## [ФРАГМЕНТ ТЕКСТА]
А Михе передай мое сочувствие по поводу хворостей и бессонницы... А еще скажи ему, дураку старому, пусть не занимается благотворительностью. Товарищ волк сам знает, кого кушать и какой водой поливать Рабиновича*. Как будто, ежели я высказываю кому-нибудь свое «фэ», так это значит, что я этого человека меньше других люблю или уважаю! Как будто я раньше ни с кем не спорил до хрипоты и не обзывал всякими словами!

Кнут [Скуениекс] прочитал Кадькин [А.Филатова] сборник и сказал: «Жилистые стихи!» Такие похвалы от Кнута я слышал редко. Он вообще не склонен хвалить. Выслушав мое творчество, он сказал утешающе: «Вы еще будете писать лучше». Правда, в этом случае «лучше» относилось не к художественному качеству... «Злее будете», — сказал он.

20/X/66

Неграмотные мыши ориентируются на произношение. Они слышат: «машинный цех», а им чудится «мышиный», вот они и лезут к нам. А жрать-то у нас нечего. Разве что изредка какой-нибудь работяга сухарь забудет в раздевалке. А может, они эвакуировались из других, более тихих цехов, где встречаются кошки1.

Я тянул с отправкой этого письма, все думал: «А может, сегодня я еще письмецо от кого-нибудь получу?!» И вот сегодня получил бандероль от Саньки и письмо от Иры Глинки. Отличная бандероль — и крем, и паста такие, как мне нравятся; а воротник я присобачу к бушлату и буду таким щеголем, что все московские франтики лопнули бы от зависти, если б увидали...

## [ЗАПИСИ]
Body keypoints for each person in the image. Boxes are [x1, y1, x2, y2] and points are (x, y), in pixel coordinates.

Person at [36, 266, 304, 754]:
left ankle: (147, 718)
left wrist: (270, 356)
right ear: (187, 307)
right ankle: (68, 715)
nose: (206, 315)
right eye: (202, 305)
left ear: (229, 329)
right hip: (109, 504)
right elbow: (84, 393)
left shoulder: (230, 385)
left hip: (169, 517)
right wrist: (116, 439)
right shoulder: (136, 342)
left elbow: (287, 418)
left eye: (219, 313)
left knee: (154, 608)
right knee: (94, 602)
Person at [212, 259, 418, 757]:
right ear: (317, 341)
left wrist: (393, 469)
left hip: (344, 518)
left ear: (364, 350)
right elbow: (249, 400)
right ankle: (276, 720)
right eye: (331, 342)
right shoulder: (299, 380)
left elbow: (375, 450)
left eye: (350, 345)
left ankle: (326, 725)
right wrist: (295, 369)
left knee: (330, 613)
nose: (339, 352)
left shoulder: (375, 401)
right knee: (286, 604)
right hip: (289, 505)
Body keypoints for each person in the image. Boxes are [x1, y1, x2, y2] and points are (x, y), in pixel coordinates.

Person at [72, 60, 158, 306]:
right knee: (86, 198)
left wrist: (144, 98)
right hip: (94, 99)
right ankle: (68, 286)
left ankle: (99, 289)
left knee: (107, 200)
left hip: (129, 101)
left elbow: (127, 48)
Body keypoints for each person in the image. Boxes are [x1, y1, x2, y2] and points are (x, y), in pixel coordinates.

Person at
--
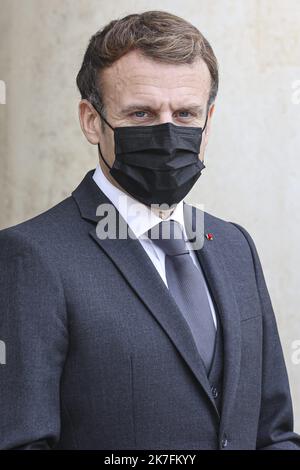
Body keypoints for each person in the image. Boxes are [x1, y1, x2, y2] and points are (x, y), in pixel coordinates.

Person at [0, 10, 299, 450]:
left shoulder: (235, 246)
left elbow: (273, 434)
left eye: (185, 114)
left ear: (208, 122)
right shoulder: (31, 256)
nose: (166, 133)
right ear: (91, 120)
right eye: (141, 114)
==
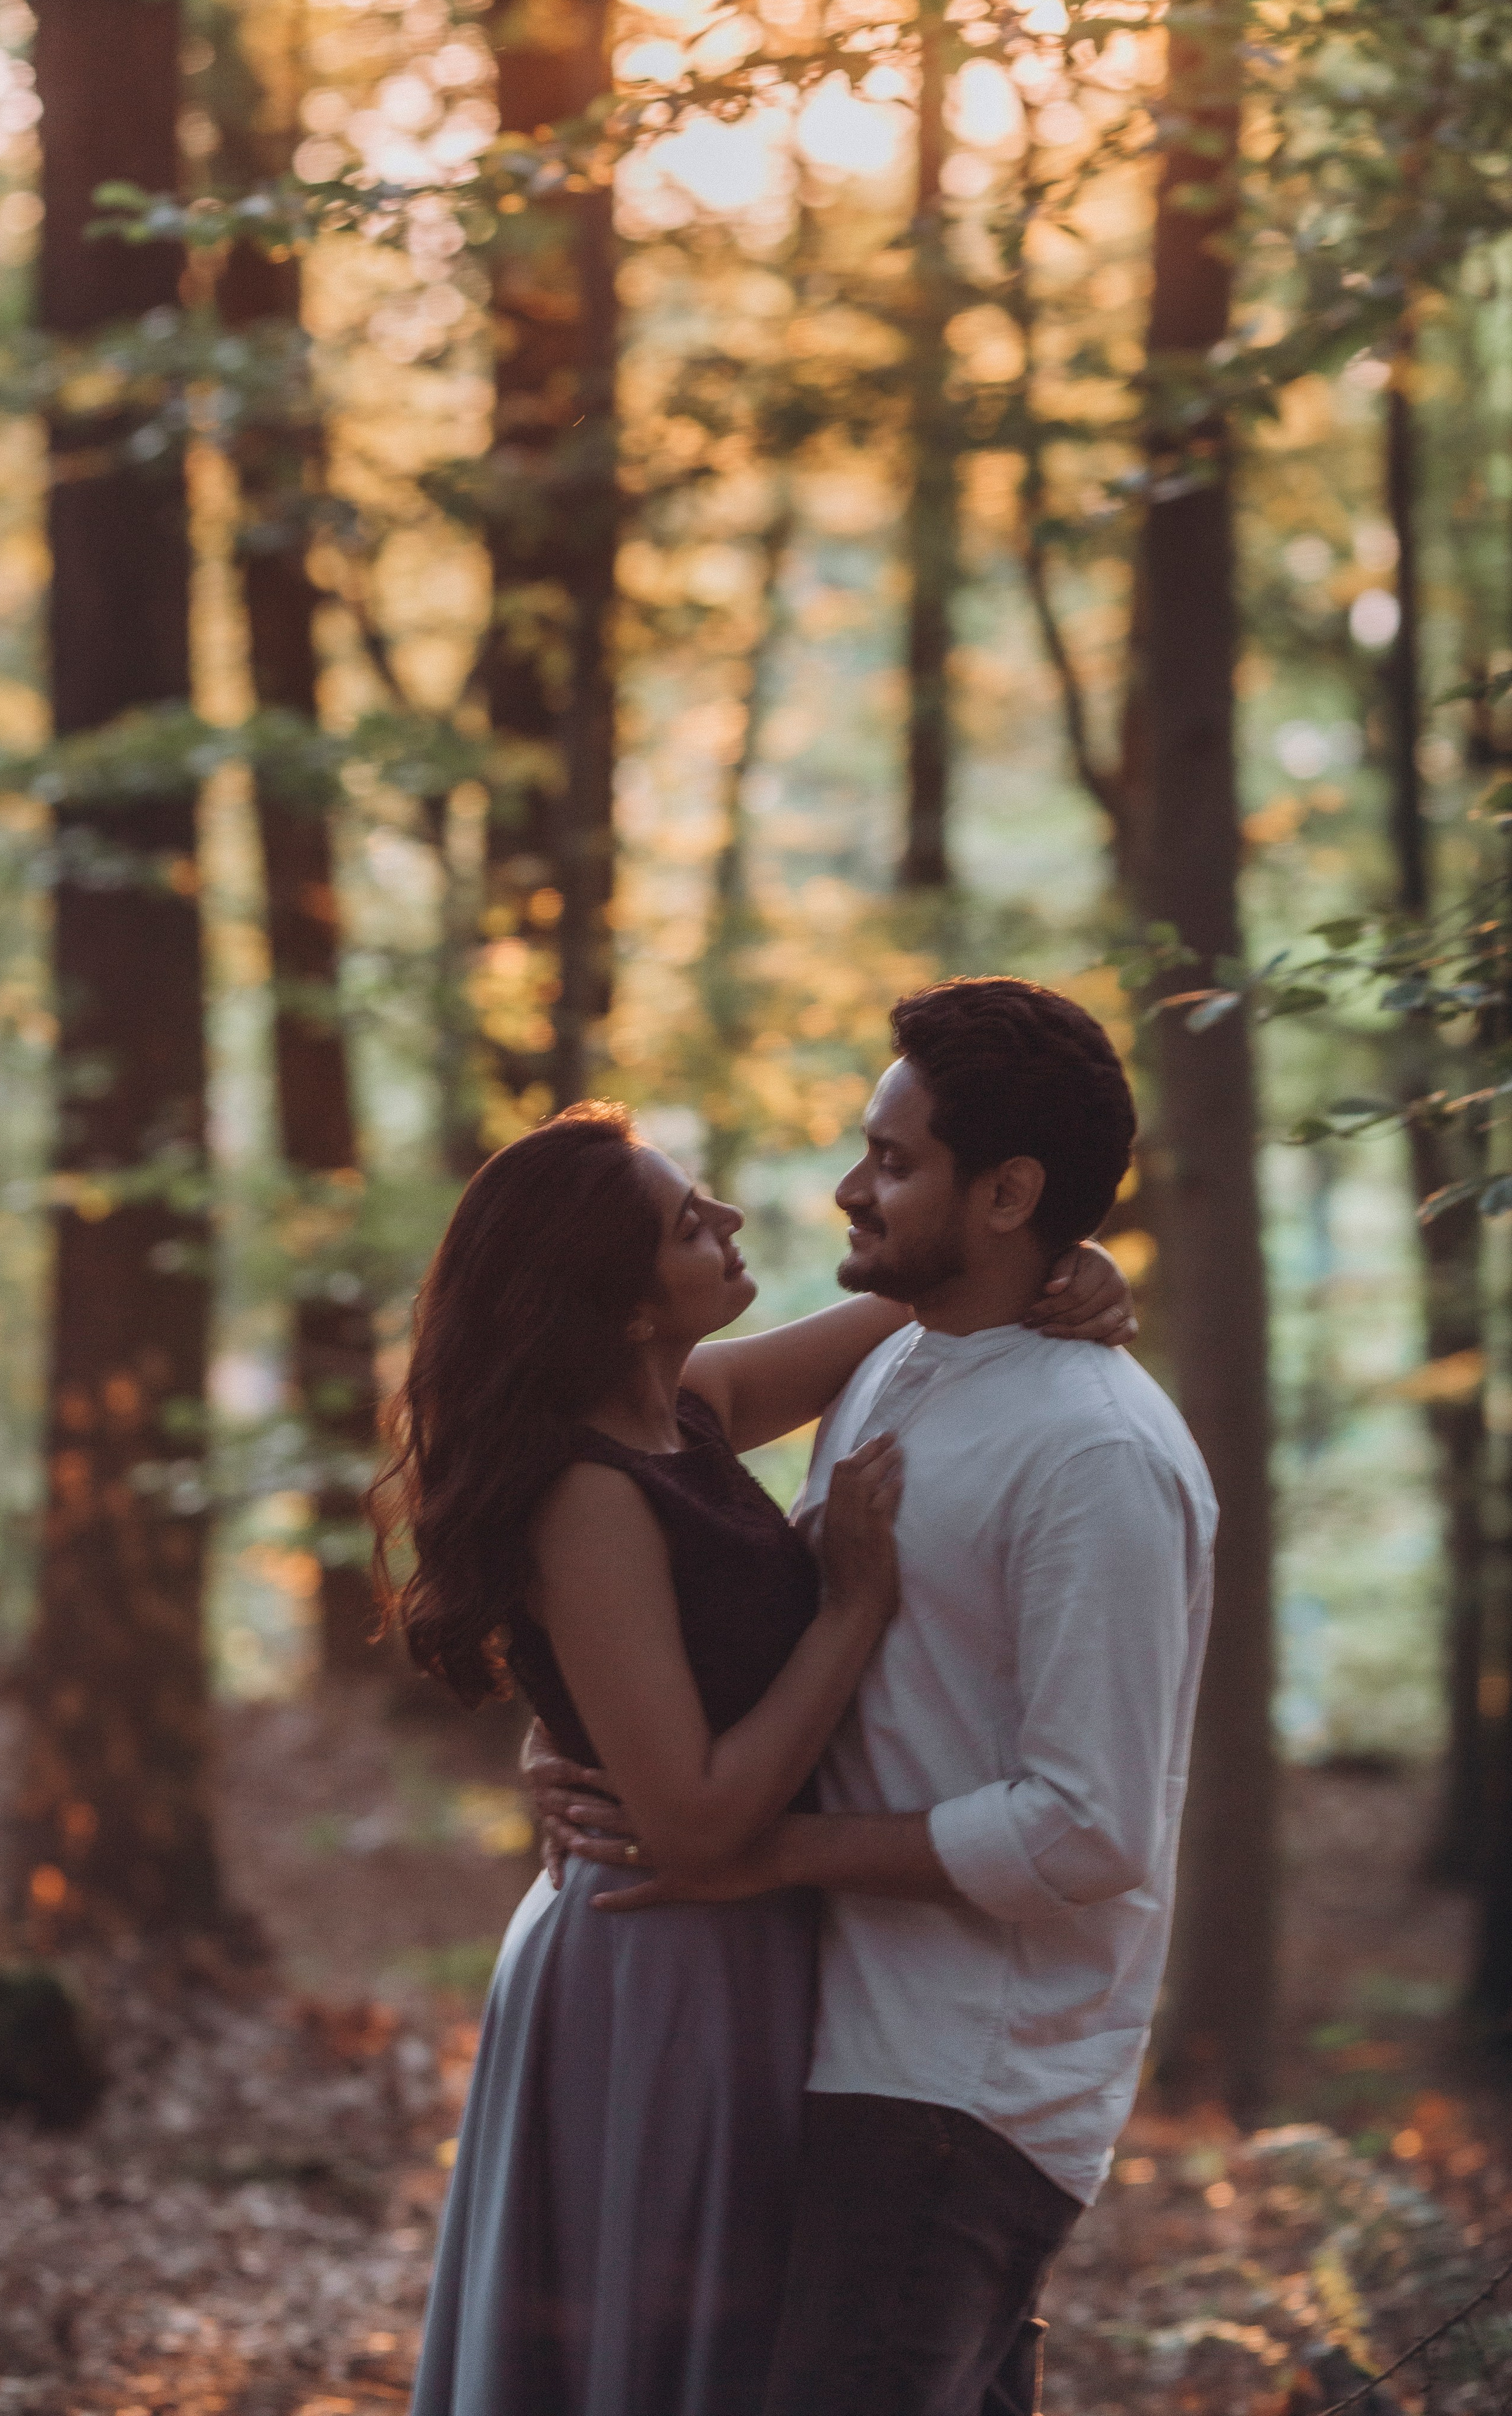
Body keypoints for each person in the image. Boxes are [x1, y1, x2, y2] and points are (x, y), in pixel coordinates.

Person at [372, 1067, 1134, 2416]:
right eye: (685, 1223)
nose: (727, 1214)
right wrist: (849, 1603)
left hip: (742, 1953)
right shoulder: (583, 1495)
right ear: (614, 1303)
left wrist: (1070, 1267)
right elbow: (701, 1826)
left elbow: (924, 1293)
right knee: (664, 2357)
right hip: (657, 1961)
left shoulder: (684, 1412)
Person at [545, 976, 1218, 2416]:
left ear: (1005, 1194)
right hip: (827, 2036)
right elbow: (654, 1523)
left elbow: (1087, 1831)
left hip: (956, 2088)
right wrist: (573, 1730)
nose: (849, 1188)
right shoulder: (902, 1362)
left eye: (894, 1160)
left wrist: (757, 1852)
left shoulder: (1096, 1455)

## [ЗАДАНИЕ 1]
Отредактируй в письме отрывок от «Я тянул с отправкой» до «если б увидали...», заменив «воротник» на «шарф».
## [ЗАДАНИЕ 2]
Подхвати письмо и допиши его продолжение, начиная сразу после последнего предложения.

## [ОТВЕТ 1]
Я тянул с отправкой этого письма, все думал: «А может, сегодня я еще письмецо от кого-нибудь получу?!» И вот сегодня получил бандероль от Саньки и письмо от Иры Глинки. Отличная бандероль — и крем, и паста такие, как мне нравятся; а шарф я присобачу к бушлату и буду таким щеголем, что все московские франтики лопнули бы от зависти, если б увидали...

## [ОТВЕТ 2]
Как это грустно, что Ире пришлось прервать коктебельскую идиллию! Но я по письму так и не понял, чем же все-таки заболел Глебка [Глеб Левин]? И как он сейчас?

В прошлом письме я скулил, что, мол, Ирины описания таковы, что у меня слюнки текут; не обращайте внимания на мой скулеж, это я так, похныкал; радости от таких писем много больше, чем горечи. Да и горечь-то эта — горечь нетерпения, а не — как бы это сказать? — горечь недосягаемости. Ведь все равно — я еще наложу свою лапу на море, на горы и на знакомые и незнакомые города...

Сегодня с меня сняли повязку. Кажется, шрам будет небольшой; может быть, даже совсем не будет. Могу есть на всю катушку («что я и делаю»), болтать, дышать, мыться. И вообще жизнь прекрасна и удивительна. «Очень интересно жить!» — это цитата из некоего А.Д. Синявского, бывшего научного сотрудника И.М.Л. им. Горького.

До свиданья, мои милые.

Ю.

1 Это было написано днем, на работе; остальное — вечером.